Sednaoui lives in Paris and New York. His Egyptian-born grandfather came from a Melkite Greek Catholic family of Syrian descent. The family traces its roots to the city of Sednaya in Syria, which is where the surname originates. The Sednaoui family migrated to Egypt at the end of the 19th century and developed successful department stores in Cairo. These were once considered the Middle Eastern counterpart of the famous department stores known in London, Paris and New York.
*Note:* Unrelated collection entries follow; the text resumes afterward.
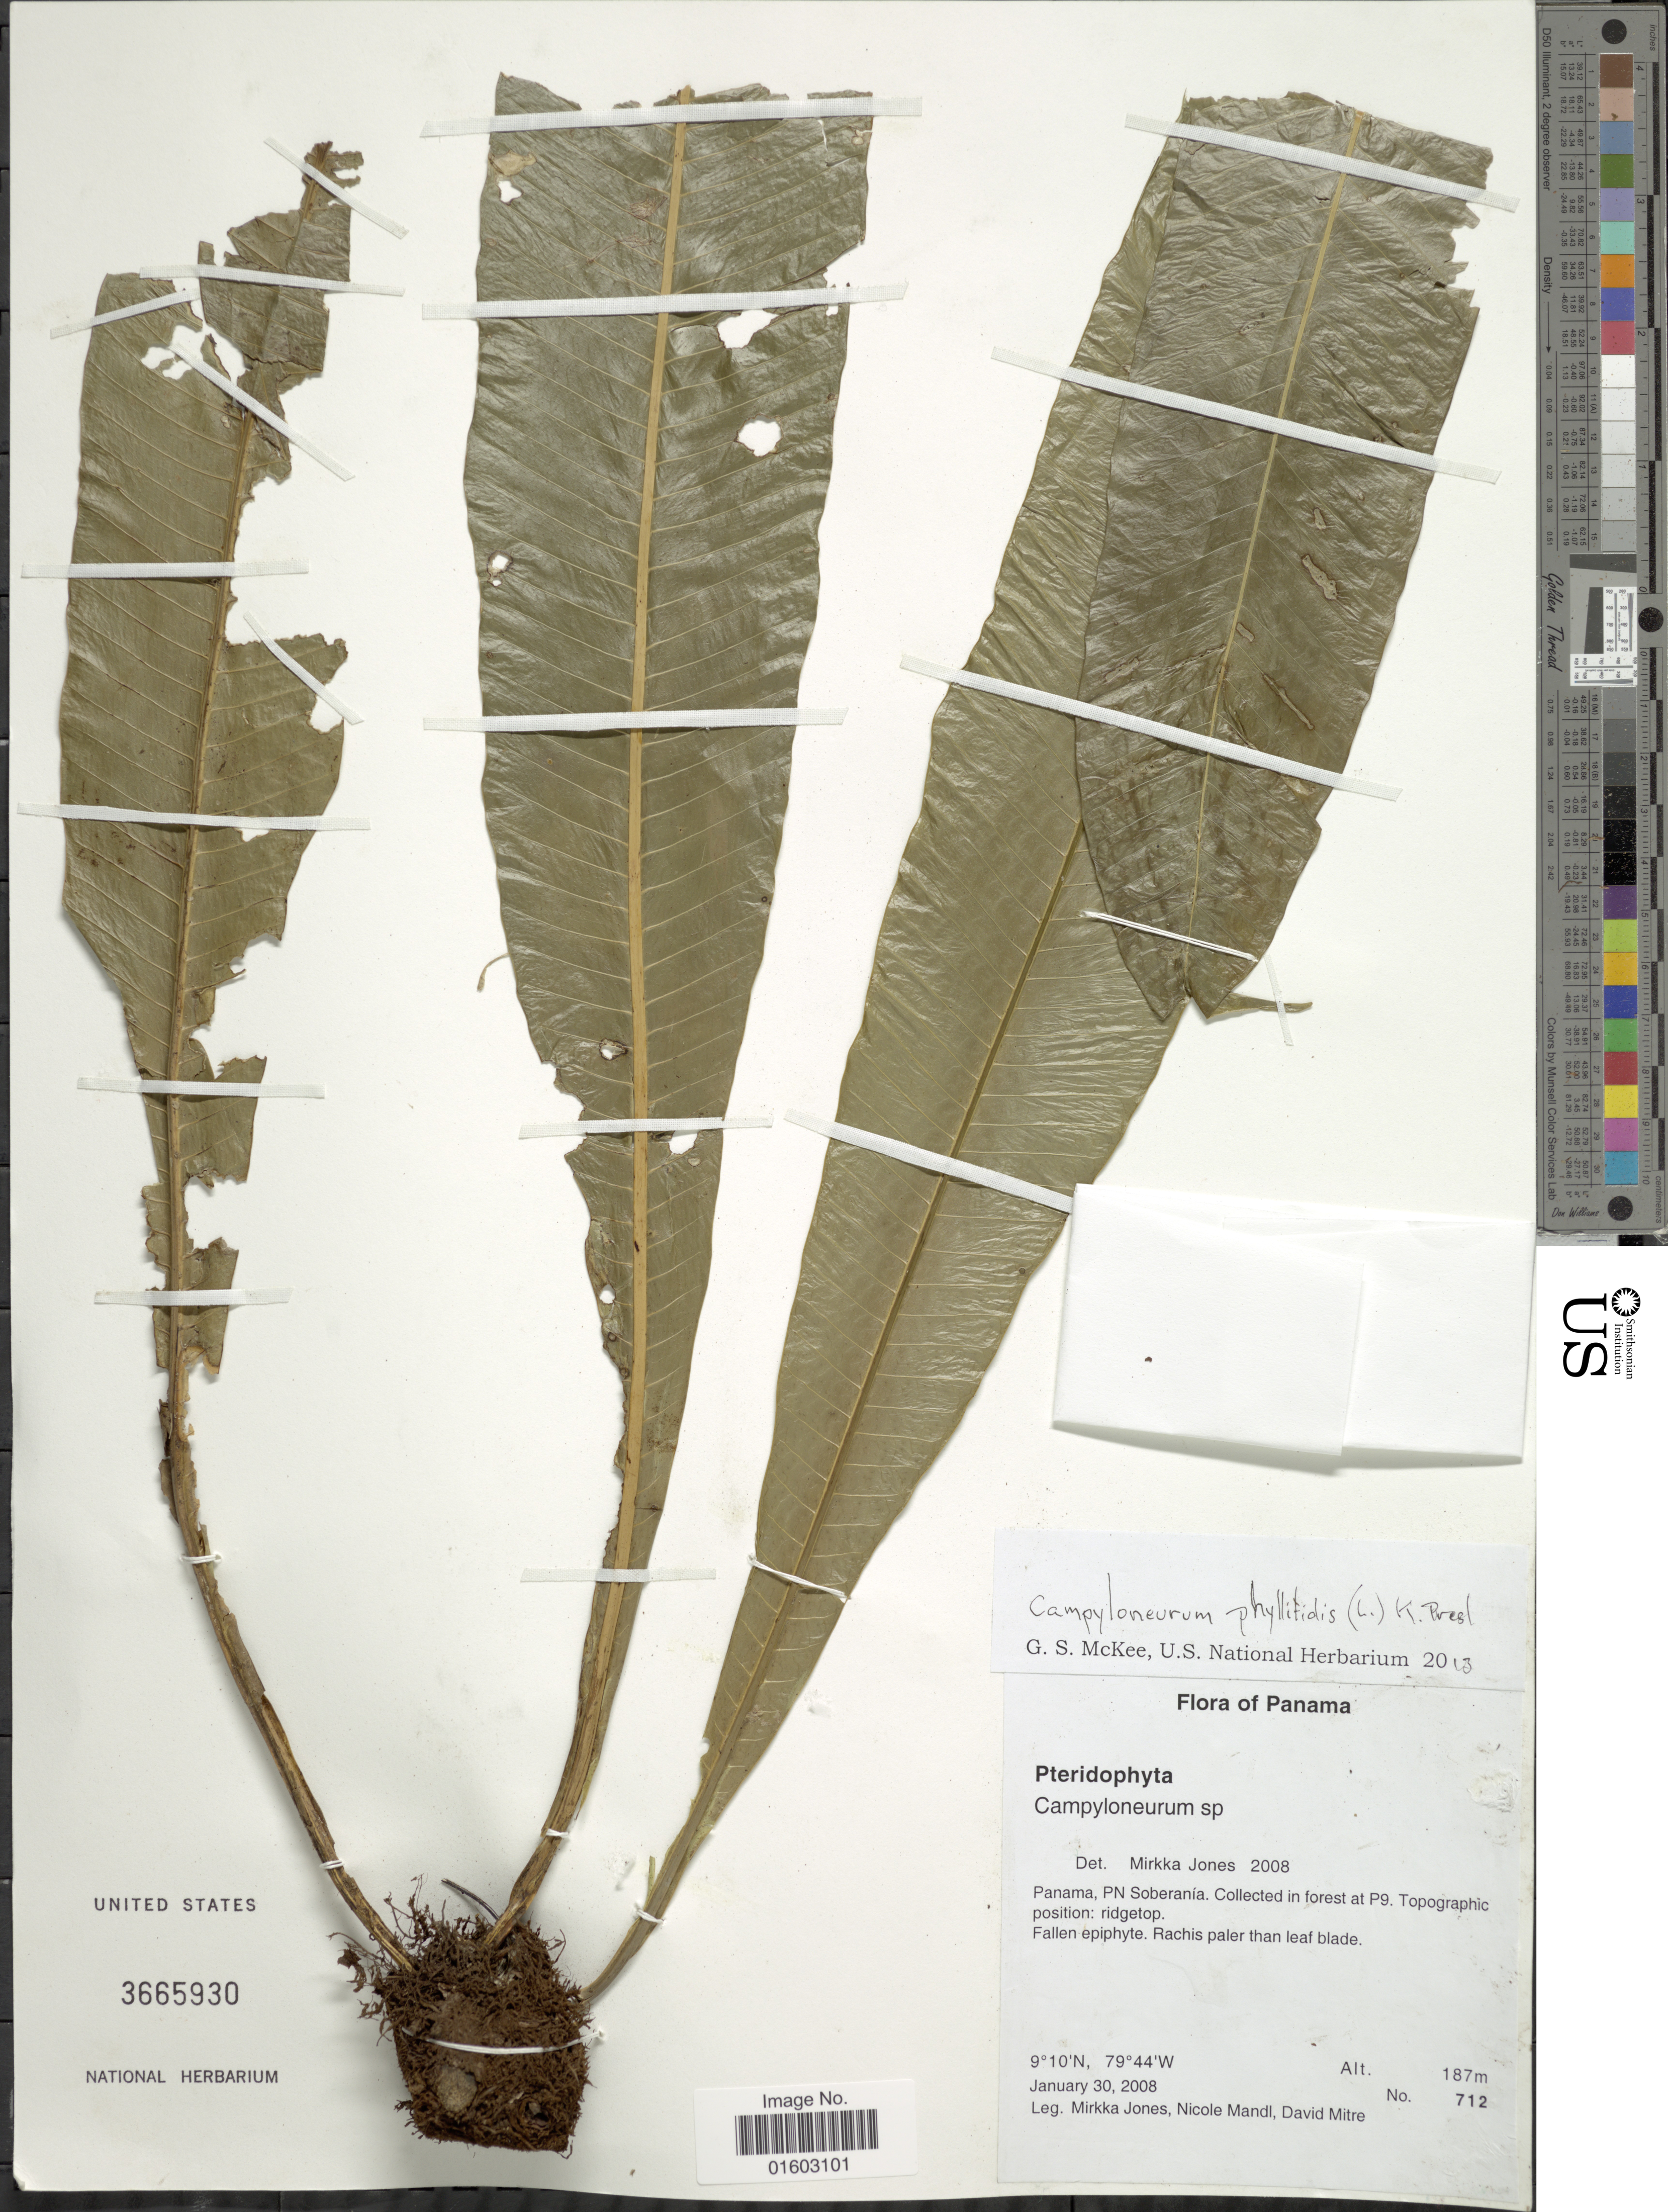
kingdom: Plantae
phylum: Tracheophyta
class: Polypodiopsida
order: Polypodiales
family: Polypodiaceae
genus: Campyloneurum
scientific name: Campyloneurum phyllitidis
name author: (L.) C. Presl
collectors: M. Jones, N. Mandl & D. Mitre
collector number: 712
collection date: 2008-01-30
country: Panama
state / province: Panamá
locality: Panama. PN Soberania. Collected in forest at P9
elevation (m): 187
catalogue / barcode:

Elisa Sednaoui is his niece.

==Filmography==

===Short films===
- "Acqua Natasa" (2002)
- "Walk on the Wild Side" (2005) A 10-minute film based on Lou Reed's song "Walk on the Wild Side".
- "Army of Me" (2005) An animation based on Björk's song "Army of Me".
- "Clues: The Mother of My Death" (2014)

===Music videos===
- 1990
- "Le monde de demain" by Suprême NTM

- 1991
- "Kozmik" by Ziggy Marley
- "Give It Away" by Red Hot Chili Peppers
- "Mysterious Ways" by U2

- 1992
- "Breaking the Girl" by Red Hot Chili Peppers
- "Sometimes Salvation" by The Black Crowes, featuring Sofia Coppola

- 1993
- "Way of the Wind" (version 1) by P.M. Dawn
- "Fever" by Madonna
- "Today" by The Smashing Pumpkins
- "Big Time Sensuality" by Björk

- 1994
- "Nouveau Western" by MC Solaar
- "7 Seconds" (version 1) by Youssou N'Dour & Neneh Cherry
- "Sly" by Massive Attack

- 1995
- "Fragile" by Isaac Hayes
- "Queer" by Garbage
- "Fallen Angel" by Traci Lords
- "Hell Is Round the Corner" by Tricky
- "Pumpkin" by Tricky
- "Ironic" by Alanis Morissette

- 1996
- "Whatever You Want" by Tina Turner
- "Here Come the Aliens" by Tricky
- "Milk" by Garbage
- "Discothèque" (version 1) by U2
- "Possibly Maybe" by Björk

- 1997
- "Sleep to Dream" by Fiona Apple
- "Gangster Moderne" by MC Solaar
- "Never Is a Promise" by Fiona Apple
- "GBI: German Bold Italic" by Towa Tei & Kylie Minogue

- 1998
- "Thank U" by Alanis Morissette
- "Lotus" by R.E.M.
- "I'm Known" by Keziah Jones
- "Falling in Love Again" by Eagle-Eye Cherry

- 1999
- "You Look So Fine" by Garbage
- "Sweet Child o' Mine" by Sheryl Crow
- "Scar Tissue" by Red Hot Chili Peppers
- "For Real" by Tricky featuring DJ Muggs
- "Nothing Much Happens" by Ben Lee
- "Summer Son" by Texas
- "Around the World" by Red Hot Chili Peppers
- "The Chemicals Between Us" by Bush

- 2000
- "Mixed Bizness" by Beck
- "Tailler la zone" by Alain Souchon
- "Let's Ride" by Q-Tip
- "Disco Science" by Mirwais
- "I Can't Wait" by Mirwais

- 2001
- "Dream On" by Depeche Mode
- "Little L" by Jamiroquai

- 2003
- "Anti-matter" by Tricky

- 2009
- "Get It Right" by Y.A.S.

- 2014
- "Distant Lover" by Emmanuelle Seigner

==Books==
- Sednaoui, Stéphane (2014). "Search and Rescue at Ground Zero"

==Compilations==
- The Work of Director Stephane Sednaoui (2005) from the Directors Label series released by Palm Pictures.